Dredging up from the depths of my privy knowledge to some knowledge of privies, I wish to report on the origin of the term "slums," as denoting a certain level of housing for the poor.  [Was it Christ or Abe Lincoln who said, "The poor are always with us"?  Either way, their housing also is usually always with us.]  The word slum, first used in Great Britain in the 1820s, has its origin in the old English provincial word "slump," meaning "wet mire."  It comes from the word "slam," Low German, Danish, and Swedish for "mire."  Its unhallowed use in English in the early years of the 19th Century is simple, if less than eloquent, as follows:

Industry was spreading in the Midlands towns of England over their lower-lying areas, as these were adjacent to the recently built canals, which the newly-developing large-scale industries used to transport needed materals in to their "dark Satanic mills" (to quote William Blake) and to transport the mills' manufactured goods out to the burgeoning markets.  Moreover, these low-lying areas were vacant when the industrialists first appeared on the scene, as such land often presented difficult drainage problems (hence "mire").  As a consequence, as town populations rapidly grew with the new industrial jobs available, the ever-industrious industrialists generally built their new streets of working-class houses on such available land (undesirable for any other purpose).  Such housing, built cheaply over wet, marshy, and somewhat unstable earth, resulted in sanitary conditions that soon became appalling.  (Many houses were built over cess-pits -- yes, the holes in this soggy ground that received the human excrement from makeshift toilets above -- and too often three to five such toilets served whole tenements and courtyards of people.)  The slums were born, for the term, as meaning "wet mire," quite adequately describes the dreadful state of the streets and courtyards of the housing on these undrained sites.  Such conditions led to the rapid deterioration of the jerry-built housing which the industrialists erected on such soggy land, and these conditions continued in the industrial towns of the Midlands well into the early years of the 20th Century.

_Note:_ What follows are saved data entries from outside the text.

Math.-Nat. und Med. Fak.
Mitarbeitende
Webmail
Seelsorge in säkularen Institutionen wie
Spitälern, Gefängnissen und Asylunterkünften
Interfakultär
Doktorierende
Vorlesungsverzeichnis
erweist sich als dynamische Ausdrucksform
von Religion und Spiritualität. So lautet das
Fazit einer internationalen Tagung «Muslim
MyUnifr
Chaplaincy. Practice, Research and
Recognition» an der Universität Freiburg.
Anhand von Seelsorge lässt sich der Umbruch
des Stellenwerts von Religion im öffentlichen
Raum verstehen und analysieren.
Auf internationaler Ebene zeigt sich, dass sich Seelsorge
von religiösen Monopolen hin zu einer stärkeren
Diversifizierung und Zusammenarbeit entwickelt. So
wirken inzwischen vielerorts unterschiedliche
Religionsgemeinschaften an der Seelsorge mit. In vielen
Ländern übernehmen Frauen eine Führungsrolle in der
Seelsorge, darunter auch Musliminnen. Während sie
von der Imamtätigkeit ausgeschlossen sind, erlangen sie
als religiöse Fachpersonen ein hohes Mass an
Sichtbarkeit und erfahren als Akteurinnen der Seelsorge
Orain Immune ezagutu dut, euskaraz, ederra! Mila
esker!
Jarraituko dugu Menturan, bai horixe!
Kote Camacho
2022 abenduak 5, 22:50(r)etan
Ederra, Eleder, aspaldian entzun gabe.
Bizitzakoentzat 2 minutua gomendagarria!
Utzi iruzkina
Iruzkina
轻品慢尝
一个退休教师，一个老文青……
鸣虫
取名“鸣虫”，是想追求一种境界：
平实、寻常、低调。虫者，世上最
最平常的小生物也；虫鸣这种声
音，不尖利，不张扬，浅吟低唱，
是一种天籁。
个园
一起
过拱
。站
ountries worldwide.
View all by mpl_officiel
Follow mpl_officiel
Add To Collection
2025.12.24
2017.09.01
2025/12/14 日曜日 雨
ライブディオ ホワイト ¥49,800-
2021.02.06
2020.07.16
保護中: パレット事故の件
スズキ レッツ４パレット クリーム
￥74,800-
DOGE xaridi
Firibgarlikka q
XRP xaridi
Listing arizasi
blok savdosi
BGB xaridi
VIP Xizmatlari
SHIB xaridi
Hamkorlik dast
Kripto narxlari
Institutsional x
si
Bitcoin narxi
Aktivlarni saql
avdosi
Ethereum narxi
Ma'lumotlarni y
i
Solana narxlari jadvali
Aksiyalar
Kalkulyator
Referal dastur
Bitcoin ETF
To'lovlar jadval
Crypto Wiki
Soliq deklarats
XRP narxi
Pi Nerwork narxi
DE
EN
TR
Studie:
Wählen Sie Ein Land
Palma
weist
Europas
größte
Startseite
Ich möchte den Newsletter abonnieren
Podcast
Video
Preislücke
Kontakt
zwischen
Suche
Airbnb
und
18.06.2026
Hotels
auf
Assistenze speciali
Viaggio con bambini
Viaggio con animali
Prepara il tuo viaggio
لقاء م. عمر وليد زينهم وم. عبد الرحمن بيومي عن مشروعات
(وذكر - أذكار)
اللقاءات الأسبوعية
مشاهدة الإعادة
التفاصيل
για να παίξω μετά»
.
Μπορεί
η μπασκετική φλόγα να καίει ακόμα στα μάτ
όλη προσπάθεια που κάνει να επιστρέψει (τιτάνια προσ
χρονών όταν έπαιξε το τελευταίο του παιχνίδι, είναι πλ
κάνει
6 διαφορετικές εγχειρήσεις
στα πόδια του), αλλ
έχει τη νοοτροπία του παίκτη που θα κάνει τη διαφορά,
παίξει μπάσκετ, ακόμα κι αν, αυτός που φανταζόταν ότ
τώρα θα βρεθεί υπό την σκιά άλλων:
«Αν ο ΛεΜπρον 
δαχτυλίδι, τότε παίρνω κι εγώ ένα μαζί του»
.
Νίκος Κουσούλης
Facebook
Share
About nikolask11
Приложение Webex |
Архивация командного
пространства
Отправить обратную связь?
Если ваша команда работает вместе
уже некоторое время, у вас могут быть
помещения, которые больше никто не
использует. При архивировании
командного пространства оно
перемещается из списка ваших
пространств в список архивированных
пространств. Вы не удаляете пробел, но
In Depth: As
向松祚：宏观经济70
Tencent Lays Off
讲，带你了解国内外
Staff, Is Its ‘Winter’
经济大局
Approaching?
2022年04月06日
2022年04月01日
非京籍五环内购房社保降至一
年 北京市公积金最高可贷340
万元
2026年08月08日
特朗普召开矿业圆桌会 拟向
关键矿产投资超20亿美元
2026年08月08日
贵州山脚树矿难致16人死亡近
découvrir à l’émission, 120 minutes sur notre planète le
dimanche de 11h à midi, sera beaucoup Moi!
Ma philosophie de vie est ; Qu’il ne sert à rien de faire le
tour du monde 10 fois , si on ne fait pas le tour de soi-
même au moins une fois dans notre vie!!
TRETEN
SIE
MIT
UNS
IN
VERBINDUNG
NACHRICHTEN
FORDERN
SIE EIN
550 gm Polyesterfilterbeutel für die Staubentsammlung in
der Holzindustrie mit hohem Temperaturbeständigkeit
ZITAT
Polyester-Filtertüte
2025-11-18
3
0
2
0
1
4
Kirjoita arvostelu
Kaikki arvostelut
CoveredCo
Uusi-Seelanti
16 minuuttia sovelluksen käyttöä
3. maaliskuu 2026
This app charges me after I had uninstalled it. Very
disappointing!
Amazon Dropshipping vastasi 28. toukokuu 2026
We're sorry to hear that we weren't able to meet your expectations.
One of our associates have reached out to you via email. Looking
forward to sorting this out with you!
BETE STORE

Might I add that the industrial barons themselves did not build their houses near the factory works that were making them money and polluting the air, but established their residences on the "heights" above, and walked downhill to their mills each day?  Study any American town of the period as well, and you will find that the plutocrats' houses (such as remain) are invariably on the hillsides here, too (cf., Mount Auburn, Clifton, Price Hill, Walnut Hills, Tusculum Heights, etc.) -- where, need I say, they also had fresher air and better views.


02/09/18 07:35 PM #3371    

 

Jerry Ochs

Speaking of slums...

This is a tenement in a tiny village in Spain.  The small "rooms" on the ground floor jutting out from the building are the communal toilets. 


02/09/18 11:40 PM #3372    

 

Philip Spiess

Jerry:  Right over the water -- just like most medieval castles (e.g., Clifford's Tower in York, Skipton Castle, and Warwick Castle, all in England), just like in Pieter Bruegel's painting, "The Netherlandish Proverbs" (1559), and just like the 19th-century textile mill buildings of good old New England or the many early hotels in the Wild West (some with two-story toilets).  (And who's downstream drinking the water?)